▸ Directions
Nothing may be dropped or added when the entries below are copied.

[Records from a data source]
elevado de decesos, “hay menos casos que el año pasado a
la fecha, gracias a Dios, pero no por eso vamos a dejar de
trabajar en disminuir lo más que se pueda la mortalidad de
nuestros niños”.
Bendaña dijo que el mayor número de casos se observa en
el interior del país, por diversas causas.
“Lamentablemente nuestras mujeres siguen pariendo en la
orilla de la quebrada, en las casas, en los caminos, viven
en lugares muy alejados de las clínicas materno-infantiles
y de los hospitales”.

▸ Exercise solution
elevado de decesos, “hay menos casos que el año pasado a
la fecha, gracias a Dios, pero no por eso vamos a dejar de
trabajar en disminuir lo más que se pueda la mortalidad de
nuestros niños”.
Bendaña dijo que el mayor número de casos se observa en
el interior del país, por diversas causas.
“Lamentablemente nuestras mujeres siguen pariendo en la
orilla de la quebrada, en las casas, en los caminos, viven
en lugares muy alejados de las clínicas materno-infantiles
y de los hospitales”.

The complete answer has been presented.